-------- RECORDS FOR THIS EXERCISE --------

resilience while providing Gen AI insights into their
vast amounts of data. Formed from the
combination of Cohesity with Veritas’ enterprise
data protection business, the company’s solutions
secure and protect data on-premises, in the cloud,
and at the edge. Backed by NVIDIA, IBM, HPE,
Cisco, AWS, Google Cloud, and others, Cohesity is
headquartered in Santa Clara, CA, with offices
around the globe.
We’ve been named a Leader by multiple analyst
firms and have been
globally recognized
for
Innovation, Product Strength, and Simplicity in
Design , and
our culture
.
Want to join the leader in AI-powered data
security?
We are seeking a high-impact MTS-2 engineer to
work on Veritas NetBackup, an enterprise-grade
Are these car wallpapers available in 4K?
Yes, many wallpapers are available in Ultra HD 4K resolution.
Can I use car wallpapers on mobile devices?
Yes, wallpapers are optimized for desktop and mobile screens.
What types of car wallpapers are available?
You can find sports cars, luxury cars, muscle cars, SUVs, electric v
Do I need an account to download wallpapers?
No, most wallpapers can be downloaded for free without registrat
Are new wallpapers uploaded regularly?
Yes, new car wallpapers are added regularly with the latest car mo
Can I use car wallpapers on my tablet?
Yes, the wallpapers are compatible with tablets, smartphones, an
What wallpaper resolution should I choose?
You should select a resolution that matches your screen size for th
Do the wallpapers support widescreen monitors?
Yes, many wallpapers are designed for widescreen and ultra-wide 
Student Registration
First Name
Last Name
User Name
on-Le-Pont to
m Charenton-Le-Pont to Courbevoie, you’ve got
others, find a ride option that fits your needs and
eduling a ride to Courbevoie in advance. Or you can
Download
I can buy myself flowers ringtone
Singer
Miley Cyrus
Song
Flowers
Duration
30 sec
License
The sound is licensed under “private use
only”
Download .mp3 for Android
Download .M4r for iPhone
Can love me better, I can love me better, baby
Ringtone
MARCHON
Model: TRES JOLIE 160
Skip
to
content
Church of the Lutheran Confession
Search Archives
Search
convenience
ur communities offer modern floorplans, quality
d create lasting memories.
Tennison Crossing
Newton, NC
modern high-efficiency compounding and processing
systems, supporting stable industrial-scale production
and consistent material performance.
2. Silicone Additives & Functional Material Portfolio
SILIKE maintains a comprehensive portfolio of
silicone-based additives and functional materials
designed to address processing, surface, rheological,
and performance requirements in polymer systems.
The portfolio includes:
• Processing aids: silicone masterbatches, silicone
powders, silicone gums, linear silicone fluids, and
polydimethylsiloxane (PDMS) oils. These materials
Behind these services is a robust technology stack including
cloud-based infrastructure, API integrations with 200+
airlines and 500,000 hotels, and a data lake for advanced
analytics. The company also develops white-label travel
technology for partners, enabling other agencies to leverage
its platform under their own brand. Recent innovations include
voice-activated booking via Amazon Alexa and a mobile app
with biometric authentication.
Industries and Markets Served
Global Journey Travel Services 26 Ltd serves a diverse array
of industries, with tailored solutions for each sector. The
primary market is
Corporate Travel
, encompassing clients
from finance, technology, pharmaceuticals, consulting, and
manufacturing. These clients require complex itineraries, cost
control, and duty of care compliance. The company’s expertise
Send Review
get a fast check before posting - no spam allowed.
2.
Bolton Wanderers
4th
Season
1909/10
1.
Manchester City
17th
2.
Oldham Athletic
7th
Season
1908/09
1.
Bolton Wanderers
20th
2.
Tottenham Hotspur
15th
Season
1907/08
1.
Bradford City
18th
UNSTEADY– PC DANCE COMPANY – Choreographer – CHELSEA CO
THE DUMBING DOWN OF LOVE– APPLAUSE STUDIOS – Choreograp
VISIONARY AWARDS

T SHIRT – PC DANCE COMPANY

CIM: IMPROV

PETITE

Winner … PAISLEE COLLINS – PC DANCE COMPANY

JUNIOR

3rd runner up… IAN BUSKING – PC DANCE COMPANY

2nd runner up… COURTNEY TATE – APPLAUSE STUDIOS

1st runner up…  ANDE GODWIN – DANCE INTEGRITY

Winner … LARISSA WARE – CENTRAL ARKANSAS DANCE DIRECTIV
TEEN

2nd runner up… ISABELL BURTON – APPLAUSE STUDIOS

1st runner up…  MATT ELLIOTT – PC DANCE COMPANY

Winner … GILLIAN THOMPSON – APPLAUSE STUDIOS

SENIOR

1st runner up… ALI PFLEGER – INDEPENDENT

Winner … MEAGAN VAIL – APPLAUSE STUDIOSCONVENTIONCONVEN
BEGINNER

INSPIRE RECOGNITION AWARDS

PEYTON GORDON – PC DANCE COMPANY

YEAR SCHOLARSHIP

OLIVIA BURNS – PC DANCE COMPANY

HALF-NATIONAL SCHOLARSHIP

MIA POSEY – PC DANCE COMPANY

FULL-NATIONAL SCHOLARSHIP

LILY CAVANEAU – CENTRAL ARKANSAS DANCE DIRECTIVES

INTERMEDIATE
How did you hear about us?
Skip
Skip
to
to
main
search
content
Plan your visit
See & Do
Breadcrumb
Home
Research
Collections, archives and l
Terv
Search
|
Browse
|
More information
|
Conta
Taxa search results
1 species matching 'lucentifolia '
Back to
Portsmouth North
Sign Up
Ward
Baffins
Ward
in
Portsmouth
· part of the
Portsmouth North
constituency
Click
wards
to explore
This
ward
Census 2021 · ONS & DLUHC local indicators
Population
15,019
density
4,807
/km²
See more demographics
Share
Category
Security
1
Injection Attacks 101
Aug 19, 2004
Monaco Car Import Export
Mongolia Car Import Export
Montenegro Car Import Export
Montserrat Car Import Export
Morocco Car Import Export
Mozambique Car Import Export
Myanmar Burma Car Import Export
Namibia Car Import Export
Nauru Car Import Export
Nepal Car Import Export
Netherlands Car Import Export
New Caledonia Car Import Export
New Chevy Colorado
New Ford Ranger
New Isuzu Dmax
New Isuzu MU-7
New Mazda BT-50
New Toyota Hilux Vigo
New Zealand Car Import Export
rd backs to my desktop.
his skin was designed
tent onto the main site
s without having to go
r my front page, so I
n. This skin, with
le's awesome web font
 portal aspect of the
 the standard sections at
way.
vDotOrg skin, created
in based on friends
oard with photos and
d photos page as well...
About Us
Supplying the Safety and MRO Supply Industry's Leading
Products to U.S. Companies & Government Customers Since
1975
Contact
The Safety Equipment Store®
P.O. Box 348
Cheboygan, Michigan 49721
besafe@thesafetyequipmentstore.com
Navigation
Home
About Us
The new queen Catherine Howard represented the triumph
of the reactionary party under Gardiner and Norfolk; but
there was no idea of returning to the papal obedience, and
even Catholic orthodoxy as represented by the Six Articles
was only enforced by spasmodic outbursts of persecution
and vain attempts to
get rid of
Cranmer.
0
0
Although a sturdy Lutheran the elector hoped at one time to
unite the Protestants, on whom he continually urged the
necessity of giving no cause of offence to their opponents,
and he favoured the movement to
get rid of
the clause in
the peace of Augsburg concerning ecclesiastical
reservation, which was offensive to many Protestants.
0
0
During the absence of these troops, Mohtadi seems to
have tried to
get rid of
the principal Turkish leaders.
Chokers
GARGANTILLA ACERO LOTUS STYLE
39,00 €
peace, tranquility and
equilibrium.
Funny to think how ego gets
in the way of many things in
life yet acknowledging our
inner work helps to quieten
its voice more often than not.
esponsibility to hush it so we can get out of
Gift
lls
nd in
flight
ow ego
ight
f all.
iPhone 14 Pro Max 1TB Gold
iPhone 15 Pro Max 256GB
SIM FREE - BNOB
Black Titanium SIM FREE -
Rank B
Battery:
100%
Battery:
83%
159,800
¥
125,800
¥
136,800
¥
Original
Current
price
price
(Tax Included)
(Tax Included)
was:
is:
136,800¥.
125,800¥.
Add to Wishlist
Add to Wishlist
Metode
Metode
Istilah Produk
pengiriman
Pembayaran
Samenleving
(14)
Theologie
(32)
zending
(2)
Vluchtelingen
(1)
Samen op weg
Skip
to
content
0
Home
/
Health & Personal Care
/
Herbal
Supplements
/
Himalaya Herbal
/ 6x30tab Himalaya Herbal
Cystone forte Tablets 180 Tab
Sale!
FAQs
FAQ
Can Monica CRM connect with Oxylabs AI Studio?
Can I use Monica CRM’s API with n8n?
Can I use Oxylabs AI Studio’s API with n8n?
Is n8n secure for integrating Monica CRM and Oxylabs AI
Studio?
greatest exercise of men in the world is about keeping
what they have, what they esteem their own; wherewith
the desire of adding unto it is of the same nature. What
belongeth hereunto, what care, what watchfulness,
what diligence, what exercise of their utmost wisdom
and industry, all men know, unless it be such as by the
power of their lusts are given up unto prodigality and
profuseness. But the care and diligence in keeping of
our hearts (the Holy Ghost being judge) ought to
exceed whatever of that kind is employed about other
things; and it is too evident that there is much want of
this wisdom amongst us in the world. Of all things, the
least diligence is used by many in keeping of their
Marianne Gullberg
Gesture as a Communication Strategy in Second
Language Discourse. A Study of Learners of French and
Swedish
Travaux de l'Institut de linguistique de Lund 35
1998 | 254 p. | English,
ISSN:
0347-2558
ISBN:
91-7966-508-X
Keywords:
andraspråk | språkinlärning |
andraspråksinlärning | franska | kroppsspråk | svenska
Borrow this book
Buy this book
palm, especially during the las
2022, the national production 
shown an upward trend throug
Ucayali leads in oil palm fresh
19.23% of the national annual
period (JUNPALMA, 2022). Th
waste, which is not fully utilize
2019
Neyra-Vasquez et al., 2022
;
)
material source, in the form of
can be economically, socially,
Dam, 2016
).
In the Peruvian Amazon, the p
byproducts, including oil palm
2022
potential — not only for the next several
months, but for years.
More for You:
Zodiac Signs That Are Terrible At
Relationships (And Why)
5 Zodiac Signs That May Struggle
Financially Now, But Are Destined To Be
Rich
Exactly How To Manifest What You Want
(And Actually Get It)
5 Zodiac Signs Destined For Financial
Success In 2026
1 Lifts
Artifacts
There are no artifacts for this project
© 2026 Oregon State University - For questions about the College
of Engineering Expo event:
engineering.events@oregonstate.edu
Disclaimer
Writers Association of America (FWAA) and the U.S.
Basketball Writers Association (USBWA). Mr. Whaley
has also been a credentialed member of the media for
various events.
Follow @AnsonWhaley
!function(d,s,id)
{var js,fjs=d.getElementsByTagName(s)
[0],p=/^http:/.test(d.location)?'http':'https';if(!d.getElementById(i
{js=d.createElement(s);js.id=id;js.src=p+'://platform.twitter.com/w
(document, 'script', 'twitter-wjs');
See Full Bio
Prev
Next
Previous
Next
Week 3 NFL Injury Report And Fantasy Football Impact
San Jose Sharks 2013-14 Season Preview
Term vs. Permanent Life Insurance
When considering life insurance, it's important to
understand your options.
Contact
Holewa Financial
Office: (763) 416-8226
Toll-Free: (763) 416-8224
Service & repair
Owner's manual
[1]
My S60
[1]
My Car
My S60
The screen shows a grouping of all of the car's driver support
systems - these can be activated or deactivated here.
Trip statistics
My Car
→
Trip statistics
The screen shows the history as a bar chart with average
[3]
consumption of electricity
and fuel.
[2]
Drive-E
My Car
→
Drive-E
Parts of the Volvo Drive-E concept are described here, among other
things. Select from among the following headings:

--------

### [WHAT THE EXERCISE ASKS]
Please copy the lines of the records word for word, starting at the line that contains "INSPIRE RECOGNITION AWARDS" and ending at the line that contains "LILY CAVANEAU –", both included.

### [EXPECTED OUTPUT]
INSPIRE RECOGNITION AWARDS

PEYTON GORDON – PC DANCE COMPANY

YEAR SCHOLARSHIP

OLIVIA BURNS – PC DANCE COMPANY

HALF-NATIONAL SCHOLARSHIP

MIA POSEY – PC DANCE COMPANY

FULL-NATIONAL SCHOLARSHIP

LILY CAVANEAU – CENTRAL ARKANSAS DANCE DIRECTIVES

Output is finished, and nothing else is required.